別說認人了,她連自己是誰恐怕都不知道,但她會發瘋,是因為電閃雷鳴刺激到了她。那是深藏在記憶裏永遠不會磨滅的恐懼,當失去正常人的思維後,恐懼便會鮮明起來。她眼前是一個墓碑,墓碑上是一張相片,閃電照耀下顯得格外清晰,清晰得仿佛眼前阿爾緹妮斯的這張臉。
“啊!”她恐懼地尖叫,退離阿爾緹妮斯,“不要過來!不要殺我!”
墓碑邊有好多陌生人,看不清他們的臉,隻知道他們剛殺了人,那個人倒在雨中,脖子異常扭曲,一雙空洞的眼正死死盯著她。
“不!不!”她歇斯底裏地喊著。
“她怎麼了?!”狄克護著阿爾緹妮斯,黛西曾經差點殺了她,他不能再讓她出事。
“我也不知道,她好像很怕我。”阿爾緹妮斯也覺得不對勁,她何必怕她,她該恨她才對。
黛西驚到了極致,指著她的臉大叫:“是你,是你害死我父親的,是你!”
“你說什麼?”誰害死她父親了,她父親又是誰?
她狂叫:“他們從墓地裏把你挖了出來,父親發現了,他們殺了他!”
瘋言瘋語根本不可信,但她說出來的事情實在駭人聽聞。墓地?!挖出來?!誰會在墓地挖死人,又是誰因此被人殺了?她為什麼突然說這些,又為什麼要指著阿爾緹妮斯?阿爾緹妮斯被弄得一頭霧水,她到底在說什麼?
黛西卻一個勁兒叫:“我看到了,我真的看到了,可是他們不相信我,說我父親是因為醉酒,路麵又濕滑,跌斷脖子死的……”她膽怯地又看了阿爾緹妮斯一眼,突然好似想到了什麼,拍手嬉笑道,“對了,你沒死,你還活著,你就是證據,證明我說的話沒錯。”
阿爾緹妮斯聽得心裏直打鼓,她口裏的你,按照自己的分析應該是一個死人,一個死而複生的人,一個和她很像的人。
黛西安靜下來,不再尖叫,衝到阿爾緹妮斯麵前,表情像個孩子,“你跟我走,去警察局,證明我沒有說謊。他們把你從棺木裏救醒了,對不對?你知道一切,對不對?”

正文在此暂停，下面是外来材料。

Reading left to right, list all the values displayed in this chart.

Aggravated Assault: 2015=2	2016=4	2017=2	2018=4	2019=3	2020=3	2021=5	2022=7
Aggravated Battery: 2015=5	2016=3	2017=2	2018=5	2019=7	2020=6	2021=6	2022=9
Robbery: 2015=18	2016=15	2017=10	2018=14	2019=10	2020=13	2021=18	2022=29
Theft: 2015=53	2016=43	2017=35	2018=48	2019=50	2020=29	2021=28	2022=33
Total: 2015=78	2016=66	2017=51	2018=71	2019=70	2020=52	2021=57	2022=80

棺木?!狄克驚訝得都忘記了要保護阿爾緹妮斯,她在說棺木,誰的棺木?!
黛西扯著阿爾緹妮斯的衣袖嚷嚷:“你快跟我走。”
卡爾和娜娜應該上前幫阿爾緹妮斯解圍,歐陽決和三胞胎也應該這麼做,但是黛西的話讓他們腦中一片空白。唯一和阿爾緹妮斯長得像,又已經死了的人,這世界上還有誰?

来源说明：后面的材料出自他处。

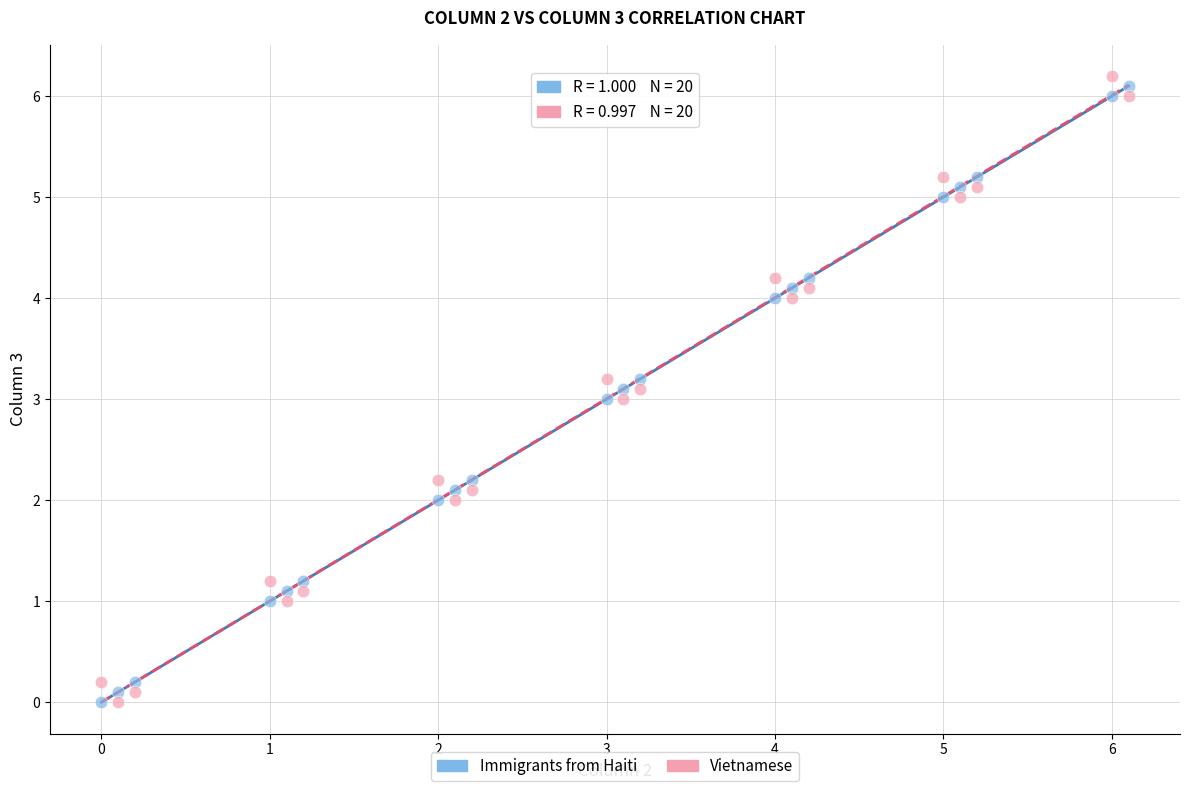

What is the X range (max minus min) for the scatter plot?

6.1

阿爾緹妮斯比他們思考得更多,她溫和地開口:“告訴我,我是誰?”
黛西歪著腦袋,“你是……誰?”
她點頭,“想想我是誰,你見過我不是嗎?你看過我的墓碑,對嗎?”
黛西用力點頭,表示自己真的看過。
“那想起來了嗎?我的名字,墓碑上的名字。”
“墓碑……墓碑上的名字?”
黛西在阿爾緹妮斯的誘哄下,仿佛回到了過去。閃電、雷鳴、雨聲,她躲在樹叢裏,眼睜睜地看著自己的父親被人扭斷脖子,哢吧的聲音清脆無比,聽在她耳裏就像在轟鳴。然後,他們走了,將那挖開的墓地恢複如初。猛地閃電劃過,她看到了墓碑上的相片,還有金色的文字——愛妻慕容悠……
“愛妻……慕容……慕容悠……”她顫抖著喃喃自語。
所有人都聽到了。閃電再次劈下,所有人臉色慘白。
“不!”吼叫比雷聲更可怕。狄克幾乎站不住,他靠在牆上,已經沒了任何力氣。
在場的人無不驚呆,隻有黛西像從噩夢裏解脫,空洞的眼神晃過一絲安然,昏了過去。
狄克突然動了,像旋風一樣衝出WFP醫學中心,隨後是三胞胎,還有不知何時趕來的卡奧利。卡爾和娜娜也有了反應,然後是歐陽決,他們像瘋了一樣衝出WFP。阿爾緹妮斯腦中卻是越來越清明。這個世界根本沒有靈魂也相似的人,再像也不會,隻會是同一個人,同一個靈魂!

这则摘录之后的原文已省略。